Performance of quantum batteries with correlated and uncorrelated chargers

TL;DR

This paper investigates how correlated and uncorrelated electromagnetic chargers affect the energy storage, ergotropy, and quantum correlations in quantum batteries, revealing that correlations can enhance energy extraction.

Contribution

It introduces a comparative analysis of quantum batteries charged by correlated versus uncorrelated fields, highlighting the impact of correlations on energy storage and quantum properties.

Findings

Correlated chargers increase ergotropy compared to uncorrelated ones.

Using coherent states improves charging power.

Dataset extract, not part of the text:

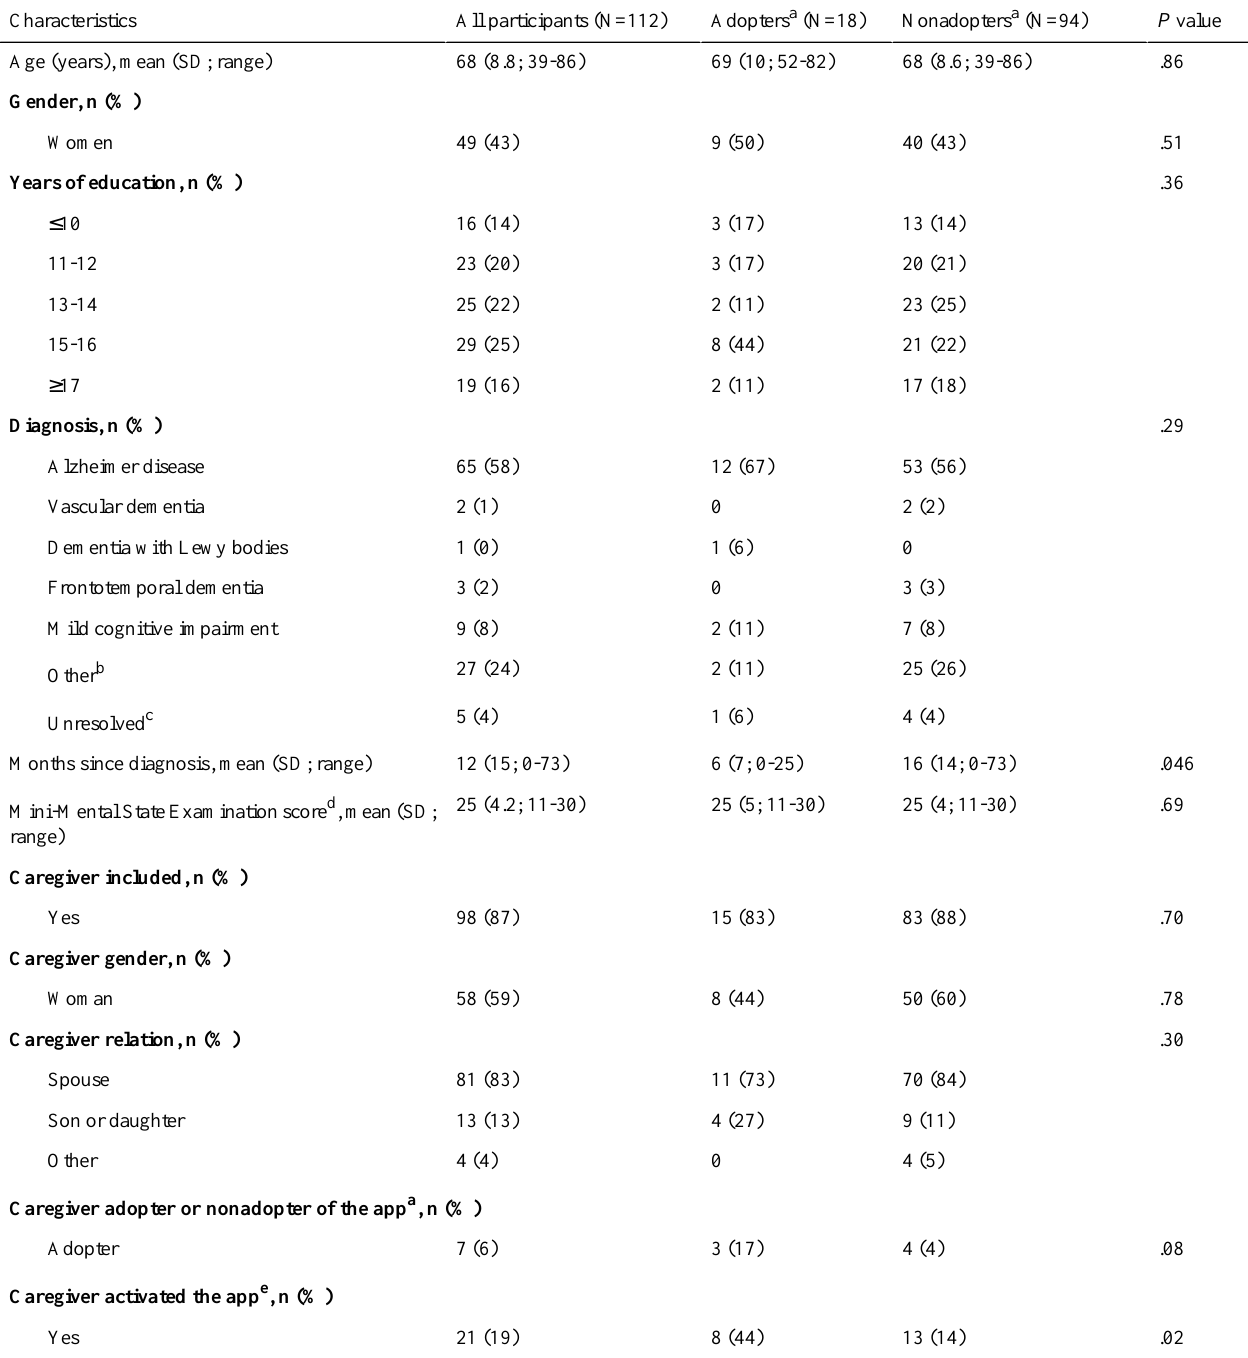
Table 1. Characteristics of participants and caregivers and differences between adopters and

Quantum and classical correlations are generated during charging.

Abstract

Energy can be stored in quantum batteries by electromagnetic fields as chargers. In this paper, the performance of a quantum battery with single and double chargers is studied. It is shown that by using two independent charging fields, prepared in coherent states, charging power of the quantum battery can be significantly improved, though the average number of embedded photons are kept the same in both scenarios. Then the results reveal that for the case of initially correlated states of the chargers the amount of extractable energy, measured by ergotropy, is more than initially uncorrelated ones, with appropriate degrees of field's intensities. Though the correlated chargers lead to greater reduction in purity of quantum battery, more energy and in turn, more ergotropy is stored in this case. In addition, we study the battery-charger mutual information and Von Neumann entropy and by using their relation, we find that both quantum and classical correlations are generated between the quantum battery and chargers. Then we study quantum consonance of the battery as the non-local coherence among it's cells and find some qualitative relations between the generation of such correlations and the capability of energy storage in the quantum battery.